We investigated the graphical methods GA and MLR, which are less time consuming than SRTM and therefore useful for voxel-by-voxel analysis. It has been reported that MLR suffers from a noise-dependent bias [35], which would make it unsuitable for voxel-based analysis. Our results showed good agreement between MLR and SRTM and also between voxel-based and VOI-based MLR analysis, indicating that this method is suitable for production of parametric images of [123I]ADAM.

Tracer binding

The average total brain uptake obtained in this study (4.1±0.8%) is in close agreement with the value of 4% reported by Kauppinen et al. [10].

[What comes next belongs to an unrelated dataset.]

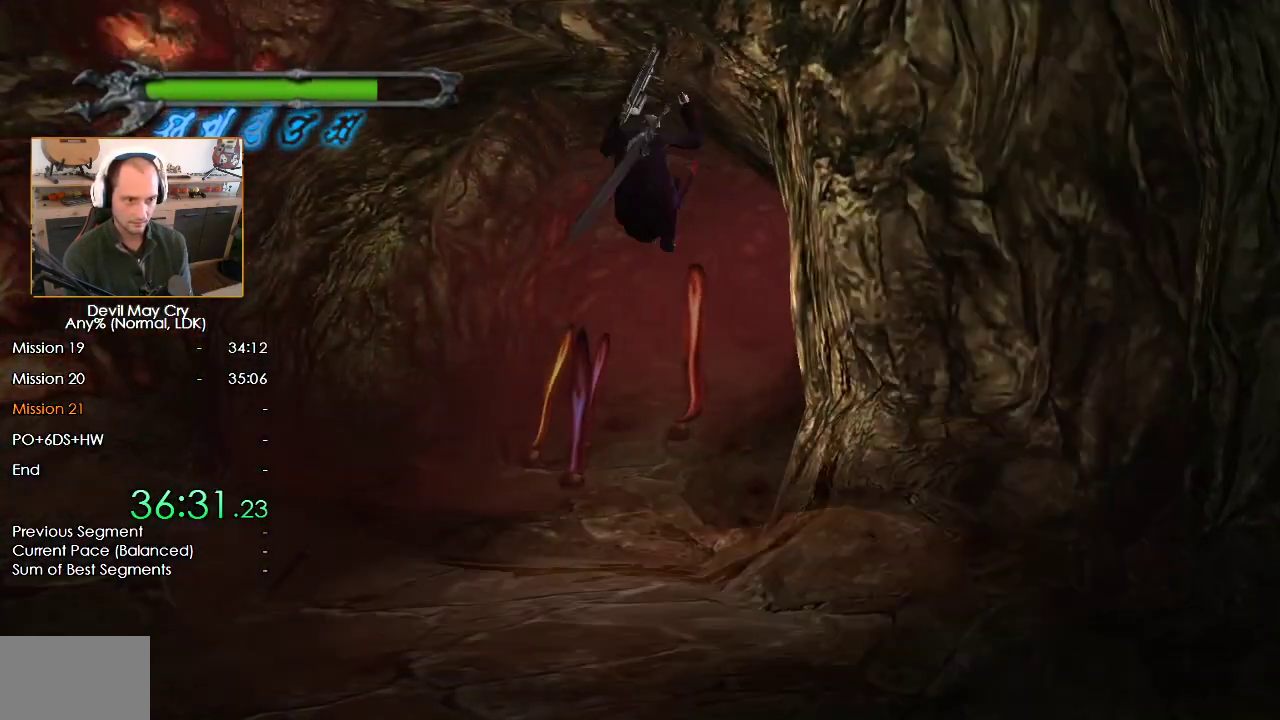
{"dt_ms": 500, "buttons": ["B"], "left_stick": "up", "right_stick": "center", "events": [[467, "B", "down"]]}
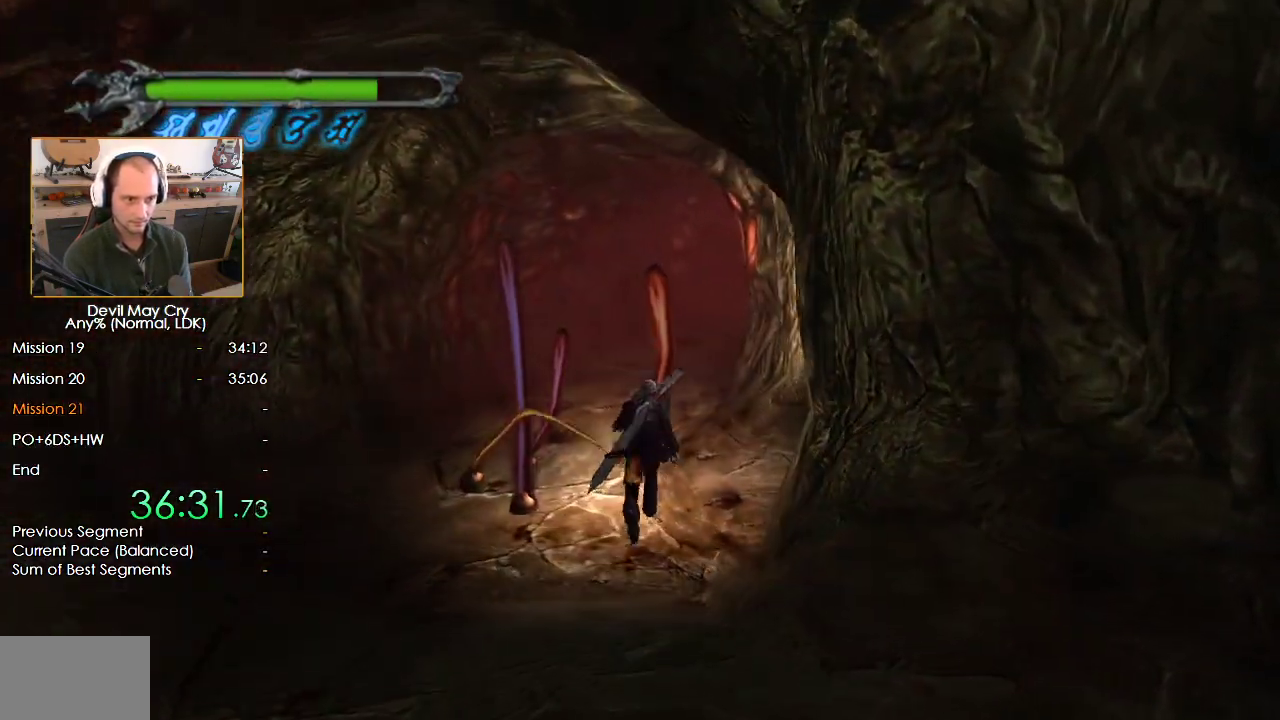
{"dt_ms": 500, "buttons": [], "left_stick": "up", "right_stick": "center", "events": [[217, "B", "up"]]}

We determined the optimum scanning time period for a single-scan protocol to be 200–260 min p.i. This is similar to what has been reported by other groups, i.e. 210 min p.i. [36] and 180–360 min p.i. [15], although one group chose an earlier time period, 150–210 min p.i. [14], which, according to our data, might lead to biased results.

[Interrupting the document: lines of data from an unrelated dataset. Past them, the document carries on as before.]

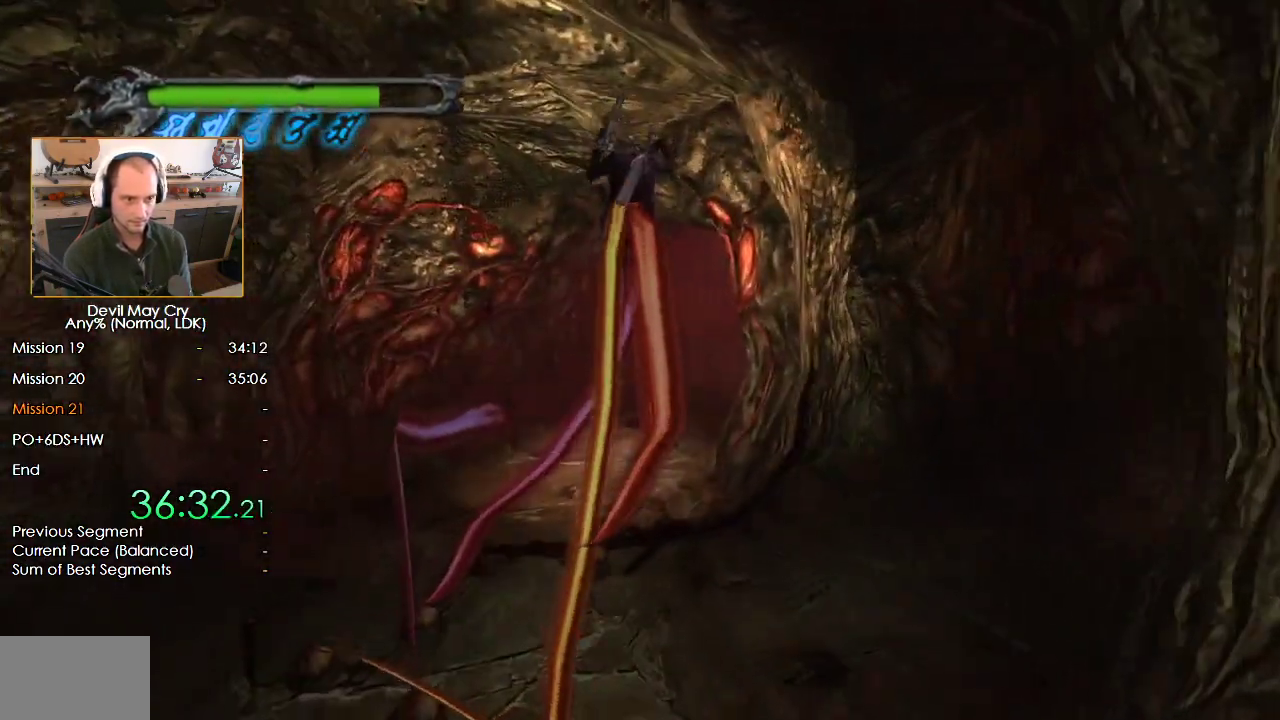
{"dt_ms": 500, "buttons": ["B"], "left_stick": "up", "right_stick": "center", "events": [[367, "B", "down"]]}
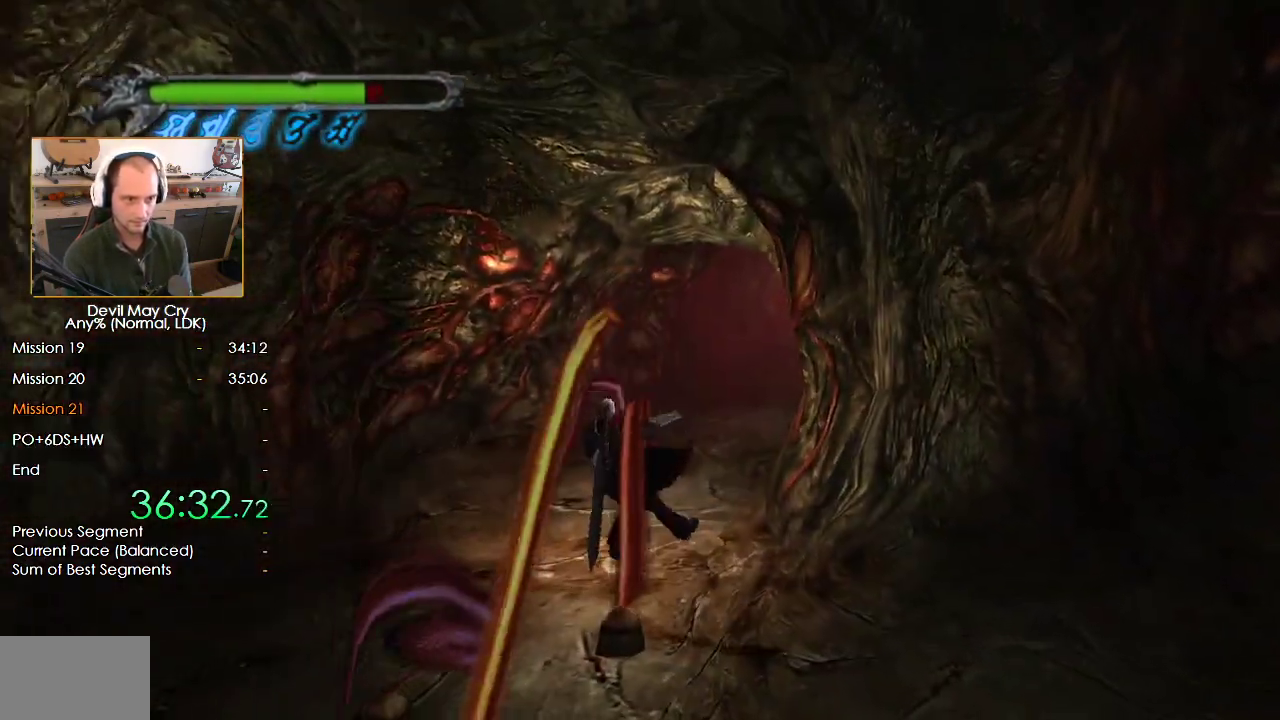
{"dt_ms": 500, "buttons": [], "left_stick": "up", "right_stick": "center", "events": [[100, "B", "up"], [217, "B", "down"], [333, "B", "up"], [383, "B", "down"], [500, "B", "up"]]}
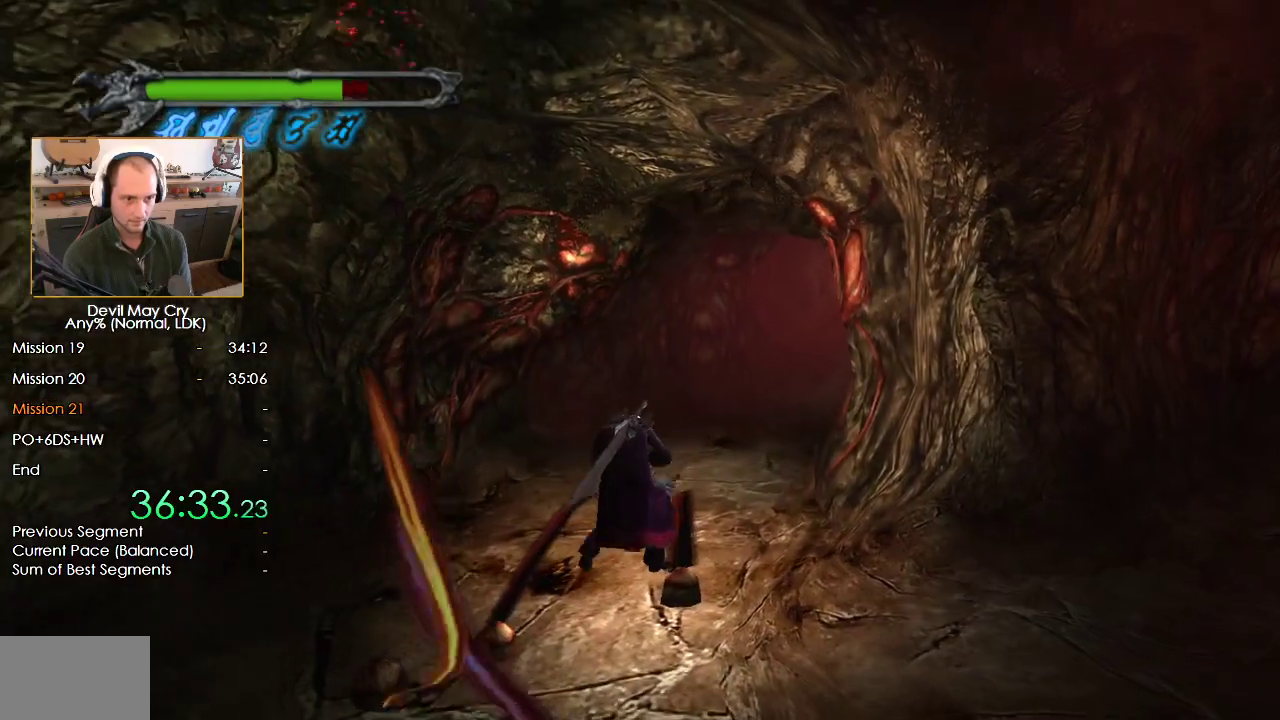
{"dt_ms": 500, "buttons": ["B"], "left_stick": "up", "right_stick": "center", "events": [[50, "B", "down"], [200, "B", "up"], [250, "B", "down"], [417, "B", "up"], [483, "B", "down"]]}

The maximum occupancy of SERT by citalopram estimated here (E max=84%) is close to the value of 80% reported for SERT occupancy by clinical doses of citalopram in an [11C]DASB PET study [37].

Our main concern regarding the present results is the large variability in the calculated occupancy values and the poor agreement with the E max model. Several clinical studies using [123I]ADAM have reported negative findings (no difference between patient and control groups), which have been attributed to large inter-subject variability in tracer binding [3841]. Inter-subject variability could be related to age [42] or genetic factors [43]. In this study each subject was used as his own control; therefore the calculated occupancy values should not be influenced by inter-subject variability in tracer binding, but would be affected by intra-subject (test–retest) variability. Catafau et al. [15] reported a test–retest variability of 25–37% for [123I]ADAM binding in midbrain in humans. This could explain the variability in our results, but it does not agree with the test–retest value of ∼5% obtained in non-human primate studies with [123I]ADAM [17]. A possible explanation for the discrepancy, and also for the above-mentioned large inter-subject variability in [123I]ADAM binding, could be the presence of variable amounts of labelled lipophilic metabolites. Estimation of tracer binding can be seriously compromised by lipophilic metabolites crossing the blood–brain barrier (BBB) [44, 45]. Highly variable metabolism was reported in a non-human primate study, although the labelled metabolites were not lipophilic and should therefore not cross the BBB [17]. However, in a study with [123I]ADAM in humans, a labelled lipophilic metabolite was detected in two out of six subjects [18]. Clarification of this issue will be important for future studies with this tracer.

Conclusion

Quantitative binding estimates of [123I]ADAM can be obtained using the ratio method with static data from a single scan at 200–260 min p.i. Parametric images of [123I]ADAM can be obtained by voxel-based multi-linear regression analysis of dynamic data. The estimated SSRI occupancy of SERT versus plasma drug concentration curves showed a high degree of variability, which could make this tracer less useful for studies where a detailed dose-response assessment is critical, although it might still be used to assess whether putative SSRIs achieve maximal occupancy at therapeutic doses.